Quando Rosso apresentou sua proposta, a Câmara era presidida por Eduardo Cunha (MDB-RJ), que é uma liderança evangélica. Na ocasião, o emedebista disse que daria urgência à iniciativa de Rosso. Mas o projeto acabou não avançando. "As mesas do Congresso entenderam que aquela não era a prioridade. Mas o importante é que pelo menos iniciamos o debate sobre o assunto, para garantir mais respeito à religião, independentemente de qual for o credo", afirmou Rosso à Gazeta do Povo.

A proposição de Rosso foi protocolada como uma reação a uma performance da atriz transexual Viviany Beleboni, que na Parada LGBT de São Paulo em 2015 simulou a crucificação de Jesus Cristo. O episódio despertou, à época, muitas críticas das lideranças religiosas.

Segundo Rosso, sua proposta foi uma demonstração de "sintonia com a sociedade". O ex-deputado viu de modo positivo a menção à "cristofobia" por parte do presidente Bolsonaro: "Ele deve ter se inspirado em nosso projeto", comentou. A proposição está sob análise da Comissão de Constituição e Justiça (CCJ) da Câmara.

Outro incidente que pôs em choque setores conservadores e progressistas e motivou uma proposição no Legislativo foi a exposição artística Queermuseu, de 2017. A mostra trazia, entre suas peças, obras que mesclavam elementos religiosos com itens da cultura LGBT. O ex-deputado Vitor Valim (MDB-CE) mencionou a "cristofobia" para criticar a exposição e sugerir um projeto de lei para o estabelecimento de barreiras etárias em mostras artísticas. A iniciativa foi apensada a outras de teor semelhante - algumas protocoladas ainda em 1996.

Discutir tema representaria "falência do parlamento", diz petista

A deputada Erika Kokay foi uma das primeiras integrantes do Congresso Nacional a falar de "cristofobia". Em 2013, a parlamentar mencionou a expressão em tom de crítica, ao dizer que, em sua ótica, os defensores do estado laico estavam sendo acusados da prática.

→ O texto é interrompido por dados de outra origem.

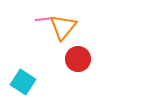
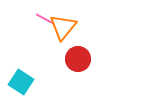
pink line: rotated 36 degrees clockwise
cyan square: moved 2 px left
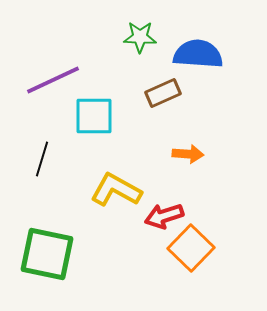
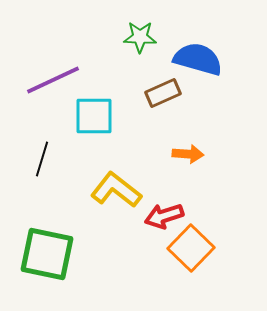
blue semicircle: moved 5 px down; rotated 12 degrees clockwise
yellow L-shape: rotated 9 degrees clockwise
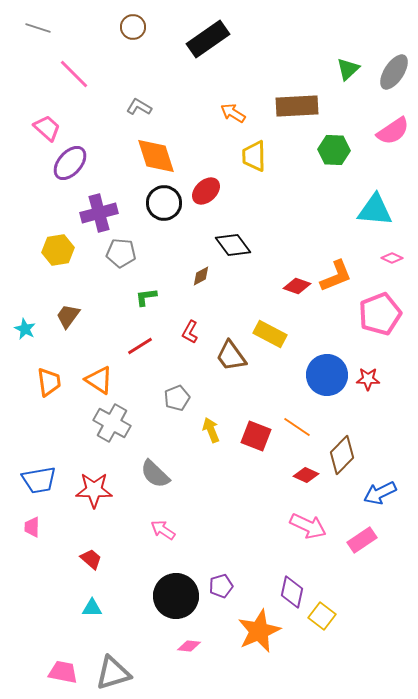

Sete anos depois, a petista mantém a opinião de que não faz sentido falar sobre "cristofobia" no Brasil. Para ela, Bolsonaro e seus apoiadores "inventam conceitos para justificar o estímulo às discriminações que eles exercem". "Isso é para tentar conter uma sociedade que eles não querem que seja plural. Eles buscam eliminar todo tipo de diversidade e só considerar o outro que for um espelho deles", disse. A deputada também definiu a "cristofobia" com um dos "'inimigos imaginários" que Bolsonaro criaria, como parte de sua estratégia política.

Mesmo com o fortalecimento das correntes conservadoras, Kokay disse que "tem convicção" de que o debate sobre a criminalização da cristofobia não tende a prosperar no Congresso Nacional. "Penso que o Brasil avançou o suficiente em sua construção democrática para que não se promova esse tipo de mudança na legislação", afirmou.

"Se porventura o parlamento discutir e colocar em pauta essa questão da cristofobia, vai estar decretando sua falência enquanto poder representativo da sociedade brasileira. Vai estar se curvando para o obscurantismo, promovendo o rompimento da laicidade do Estado. Creio que o parlamento não irá criminalizar o que não existe para justificar crimes de discriminação", acrescentou.